■ Task instructions ■
Count how many lines of the data contain the string "呼び出しの曖昧さを解消する", treating case as significant, and reply with the number only.

☆ ☆ ☆ ☆ ☆ ☆ ☆

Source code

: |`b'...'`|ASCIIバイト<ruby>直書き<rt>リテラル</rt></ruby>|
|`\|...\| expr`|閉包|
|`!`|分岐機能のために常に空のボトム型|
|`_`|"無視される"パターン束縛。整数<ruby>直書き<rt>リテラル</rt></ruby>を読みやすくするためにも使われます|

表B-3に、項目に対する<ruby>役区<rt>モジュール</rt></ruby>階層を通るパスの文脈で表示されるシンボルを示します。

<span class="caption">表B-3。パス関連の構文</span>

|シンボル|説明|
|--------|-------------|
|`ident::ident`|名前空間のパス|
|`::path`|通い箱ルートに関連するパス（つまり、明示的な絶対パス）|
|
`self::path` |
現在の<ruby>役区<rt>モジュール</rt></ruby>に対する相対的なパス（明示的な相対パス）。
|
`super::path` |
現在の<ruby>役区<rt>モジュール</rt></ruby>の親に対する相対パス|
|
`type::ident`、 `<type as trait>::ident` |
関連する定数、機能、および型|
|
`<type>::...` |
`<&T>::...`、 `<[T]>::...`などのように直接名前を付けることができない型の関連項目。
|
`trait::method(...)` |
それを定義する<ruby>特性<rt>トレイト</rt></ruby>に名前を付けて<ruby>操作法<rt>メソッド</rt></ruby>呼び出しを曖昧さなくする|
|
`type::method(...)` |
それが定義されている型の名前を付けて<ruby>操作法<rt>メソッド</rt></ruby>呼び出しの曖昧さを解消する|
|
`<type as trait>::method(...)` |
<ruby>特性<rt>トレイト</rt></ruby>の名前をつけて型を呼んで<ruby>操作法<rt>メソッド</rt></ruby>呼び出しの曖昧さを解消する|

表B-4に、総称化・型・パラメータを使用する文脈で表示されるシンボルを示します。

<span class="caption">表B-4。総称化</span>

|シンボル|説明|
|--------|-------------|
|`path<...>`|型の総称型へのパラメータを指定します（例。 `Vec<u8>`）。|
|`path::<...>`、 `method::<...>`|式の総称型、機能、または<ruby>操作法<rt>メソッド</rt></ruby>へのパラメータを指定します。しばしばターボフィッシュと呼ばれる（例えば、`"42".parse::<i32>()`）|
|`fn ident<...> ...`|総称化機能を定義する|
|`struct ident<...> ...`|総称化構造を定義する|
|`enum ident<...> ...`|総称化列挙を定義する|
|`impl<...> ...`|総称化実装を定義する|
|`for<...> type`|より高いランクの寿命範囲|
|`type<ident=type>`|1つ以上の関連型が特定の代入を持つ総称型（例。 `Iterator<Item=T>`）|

☆ ☆ ☆ ☆ ☆ ☆ ☆

■ Answer for this exercise ■
2